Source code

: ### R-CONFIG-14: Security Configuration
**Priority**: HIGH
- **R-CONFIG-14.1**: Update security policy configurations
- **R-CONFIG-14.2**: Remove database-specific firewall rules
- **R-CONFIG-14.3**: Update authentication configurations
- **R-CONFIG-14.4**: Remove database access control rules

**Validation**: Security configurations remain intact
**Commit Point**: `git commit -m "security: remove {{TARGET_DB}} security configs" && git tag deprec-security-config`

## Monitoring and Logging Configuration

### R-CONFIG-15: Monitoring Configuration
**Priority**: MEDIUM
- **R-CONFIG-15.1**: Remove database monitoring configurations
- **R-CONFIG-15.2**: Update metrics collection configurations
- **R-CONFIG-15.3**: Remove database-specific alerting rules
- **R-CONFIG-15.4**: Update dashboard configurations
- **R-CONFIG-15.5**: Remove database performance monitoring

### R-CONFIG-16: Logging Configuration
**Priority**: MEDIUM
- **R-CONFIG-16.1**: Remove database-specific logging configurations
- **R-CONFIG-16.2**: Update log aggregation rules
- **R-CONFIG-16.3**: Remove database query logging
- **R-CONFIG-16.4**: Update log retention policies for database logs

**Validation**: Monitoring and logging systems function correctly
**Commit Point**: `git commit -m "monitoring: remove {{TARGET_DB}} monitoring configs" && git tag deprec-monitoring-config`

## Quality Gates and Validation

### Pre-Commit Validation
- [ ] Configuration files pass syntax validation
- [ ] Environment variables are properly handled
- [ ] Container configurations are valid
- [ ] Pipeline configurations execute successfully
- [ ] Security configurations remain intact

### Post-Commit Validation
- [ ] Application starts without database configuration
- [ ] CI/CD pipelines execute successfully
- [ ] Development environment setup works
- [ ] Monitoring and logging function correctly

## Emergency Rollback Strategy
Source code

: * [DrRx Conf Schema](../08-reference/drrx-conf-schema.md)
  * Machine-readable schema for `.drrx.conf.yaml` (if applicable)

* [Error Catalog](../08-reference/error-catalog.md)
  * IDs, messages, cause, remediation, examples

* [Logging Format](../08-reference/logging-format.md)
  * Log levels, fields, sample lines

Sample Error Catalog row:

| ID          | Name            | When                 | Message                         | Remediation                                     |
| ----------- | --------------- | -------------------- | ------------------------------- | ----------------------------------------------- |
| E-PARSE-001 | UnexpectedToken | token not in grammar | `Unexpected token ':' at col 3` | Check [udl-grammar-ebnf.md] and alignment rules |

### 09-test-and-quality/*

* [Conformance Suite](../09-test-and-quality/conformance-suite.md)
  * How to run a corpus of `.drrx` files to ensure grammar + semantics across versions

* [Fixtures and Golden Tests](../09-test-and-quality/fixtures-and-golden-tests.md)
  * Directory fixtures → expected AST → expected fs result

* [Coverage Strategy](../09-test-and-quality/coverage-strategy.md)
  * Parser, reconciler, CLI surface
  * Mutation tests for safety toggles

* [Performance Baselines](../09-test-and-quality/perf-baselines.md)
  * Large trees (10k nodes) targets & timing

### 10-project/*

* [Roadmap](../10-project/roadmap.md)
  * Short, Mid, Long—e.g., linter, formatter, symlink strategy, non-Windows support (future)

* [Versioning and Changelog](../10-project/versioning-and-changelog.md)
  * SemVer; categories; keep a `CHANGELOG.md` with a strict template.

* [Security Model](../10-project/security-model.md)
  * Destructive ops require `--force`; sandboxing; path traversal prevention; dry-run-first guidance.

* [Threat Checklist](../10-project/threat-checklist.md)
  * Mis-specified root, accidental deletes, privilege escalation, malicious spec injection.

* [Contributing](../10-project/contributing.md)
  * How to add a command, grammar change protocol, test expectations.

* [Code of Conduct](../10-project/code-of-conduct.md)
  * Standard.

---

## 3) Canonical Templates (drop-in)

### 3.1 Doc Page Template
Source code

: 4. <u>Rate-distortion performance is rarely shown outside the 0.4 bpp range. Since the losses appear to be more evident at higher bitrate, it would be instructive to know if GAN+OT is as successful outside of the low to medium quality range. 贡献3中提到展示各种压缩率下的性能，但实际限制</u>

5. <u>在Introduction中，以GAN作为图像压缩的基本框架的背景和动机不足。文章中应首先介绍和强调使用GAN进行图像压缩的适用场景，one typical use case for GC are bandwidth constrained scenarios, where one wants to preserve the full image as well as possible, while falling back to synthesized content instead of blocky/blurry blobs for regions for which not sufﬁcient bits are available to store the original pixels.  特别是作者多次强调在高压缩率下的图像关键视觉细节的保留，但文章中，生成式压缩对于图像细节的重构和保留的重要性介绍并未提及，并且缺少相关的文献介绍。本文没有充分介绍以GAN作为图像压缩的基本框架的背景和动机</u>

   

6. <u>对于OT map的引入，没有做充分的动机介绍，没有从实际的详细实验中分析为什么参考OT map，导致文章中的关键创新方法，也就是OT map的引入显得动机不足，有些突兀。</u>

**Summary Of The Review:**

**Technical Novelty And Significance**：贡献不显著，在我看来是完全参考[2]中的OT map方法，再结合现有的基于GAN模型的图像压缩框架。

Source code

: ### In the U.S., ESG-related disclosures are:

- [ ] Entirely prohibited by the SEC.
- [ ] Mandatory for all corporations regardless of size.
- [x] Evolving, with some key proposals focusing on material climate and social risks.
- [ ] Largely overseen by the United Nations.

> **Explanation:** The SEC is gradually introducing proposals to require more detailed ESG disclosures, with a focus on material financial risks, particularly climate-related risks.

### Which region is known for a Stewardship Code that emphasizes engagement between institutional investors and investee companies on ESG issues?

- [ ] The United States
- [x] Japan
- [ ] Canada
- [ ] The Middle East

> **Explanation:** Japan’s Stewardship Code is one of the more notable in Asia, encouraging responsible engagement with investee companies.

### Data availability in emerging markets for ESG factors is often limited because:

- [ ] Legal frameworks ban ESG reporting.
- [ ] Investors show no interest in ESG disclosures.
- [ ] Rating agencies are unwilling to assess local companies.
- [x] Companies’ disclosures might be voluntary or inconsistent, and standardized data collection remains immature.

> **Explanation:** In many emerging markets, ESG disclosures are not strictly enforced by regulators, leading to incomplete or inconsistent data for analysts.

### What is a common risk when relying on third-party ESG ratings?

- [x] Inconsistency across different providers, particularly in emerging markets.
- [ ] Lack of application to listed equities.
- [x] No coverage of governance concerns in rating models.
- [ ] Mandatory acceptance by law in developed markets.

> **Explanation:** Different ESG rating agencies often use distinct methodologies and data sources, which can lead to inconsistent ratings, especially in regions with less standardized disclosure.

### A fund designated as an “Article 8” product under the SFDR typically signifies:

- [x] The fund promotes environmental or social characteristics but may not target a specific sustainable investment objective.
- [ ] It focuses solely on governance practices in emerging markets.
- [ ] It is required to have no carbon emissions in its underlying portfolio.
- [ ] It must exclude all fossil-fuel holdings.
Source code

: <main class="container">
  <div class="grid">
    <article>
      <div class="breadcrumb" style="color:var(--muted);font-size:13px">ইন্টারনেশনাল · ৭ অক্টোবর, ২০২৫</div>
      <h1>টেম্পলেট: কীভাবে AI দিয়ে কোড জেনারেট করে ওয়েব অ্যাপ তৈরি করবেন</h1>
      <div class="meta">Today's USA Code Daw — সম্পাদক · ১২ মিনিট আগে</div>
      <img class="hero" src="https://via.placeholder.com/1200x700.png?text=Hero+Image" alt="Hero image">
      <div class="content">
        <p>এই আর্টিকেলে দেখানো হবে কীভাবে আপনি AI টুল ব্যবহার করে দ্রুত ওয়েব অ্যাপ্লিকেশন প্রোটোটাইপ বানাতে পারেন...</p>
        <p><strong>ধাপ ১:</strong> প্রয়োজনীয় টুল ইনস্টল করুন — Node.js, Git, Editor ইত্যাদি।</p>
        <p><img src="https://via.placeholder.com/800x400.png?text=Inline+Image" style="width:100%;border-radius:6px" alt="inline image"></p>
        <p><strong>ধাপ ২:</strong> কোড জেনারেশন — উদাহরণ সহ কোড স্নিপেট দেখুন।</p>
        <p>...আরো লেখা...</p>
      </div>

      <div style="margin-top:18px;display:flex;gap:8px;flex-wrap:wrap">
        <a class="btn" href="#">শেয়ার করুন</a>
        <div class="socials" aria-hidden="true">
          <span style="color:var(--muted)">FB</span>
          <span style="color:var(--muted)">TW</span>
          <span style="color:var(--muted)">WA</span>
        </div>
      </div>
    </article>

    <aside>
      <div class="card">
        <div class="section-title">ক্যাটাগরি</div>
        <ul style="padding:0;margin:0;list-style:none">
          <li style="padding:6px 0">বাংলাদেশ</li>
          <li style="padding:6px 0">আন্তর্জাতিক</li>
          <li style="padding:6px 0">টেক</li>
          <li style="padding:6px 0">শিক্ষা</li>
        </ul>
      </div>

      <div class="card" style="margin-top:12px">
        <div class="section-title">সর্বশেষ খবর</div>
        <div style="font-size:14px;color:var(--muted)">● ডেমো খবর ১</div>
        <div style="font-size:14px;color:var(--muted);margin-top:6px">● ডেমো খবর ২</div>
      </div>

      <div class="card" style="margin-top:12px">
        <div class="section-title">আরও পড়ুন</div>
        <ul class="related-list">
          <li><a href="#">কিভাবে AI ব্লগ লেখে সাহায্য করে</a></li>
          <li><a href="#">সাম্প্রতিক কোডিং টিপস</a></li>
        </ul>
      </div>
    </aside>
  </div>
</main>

○ ○ ○ ○

● Work item
In the listing above, find the line with "- [ ] Largely overseen by the United Nations." and the line with "- [ ] The Middle East"; set down exactly those two lines and every line between them, nothing more.

● Your response
- [ ] Largely overseen by the United Nations.

> **Explanation:** The SEC is gradually introducing proposals to require more detailed ESG disclosures, with a focus on material financial risks, particularly climate-related risks.

### Which region is known for a Stewardship Code that emphasizes engagement between institutional investors and investee companies on ESG issues?

- [ ] The United States
- [x] Japan
- [ ] Canada
- [ ] The Middle East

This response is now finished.